▸ Problem to work on
In the entries that follow, how many lines hold the string "description"? Give only that number.

▸ Records for processing
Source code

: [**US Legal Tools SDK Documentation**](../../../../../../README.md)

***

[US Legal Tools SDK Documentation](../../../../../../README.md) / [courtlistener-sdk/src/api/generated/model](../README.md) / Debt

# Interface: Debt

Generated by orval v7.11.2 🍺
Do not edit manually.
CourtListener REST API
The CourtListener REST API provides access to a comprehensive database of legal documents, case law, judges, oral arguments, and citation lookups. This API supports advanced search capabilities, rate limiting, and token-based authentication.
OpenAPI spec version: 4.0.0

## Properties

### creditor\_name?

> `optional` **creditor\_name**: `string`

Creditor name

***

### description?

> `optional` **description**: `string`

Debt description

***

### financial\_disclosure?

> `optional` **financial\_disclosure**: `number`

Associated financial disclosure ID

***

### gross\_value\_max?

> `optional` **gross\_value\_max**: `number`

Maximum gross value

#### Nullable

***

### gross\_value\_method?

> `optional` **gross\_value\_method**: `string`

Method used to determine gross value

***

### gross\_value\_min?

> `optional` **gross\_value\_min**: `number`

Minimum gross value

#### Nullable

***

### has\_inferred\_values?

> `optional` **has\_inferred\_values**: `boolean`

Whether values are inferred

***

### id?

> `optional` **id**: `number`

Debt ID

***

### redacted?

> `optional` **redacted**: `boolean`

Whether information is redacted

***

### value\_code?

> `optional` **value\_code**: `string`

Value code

▸ Reply
3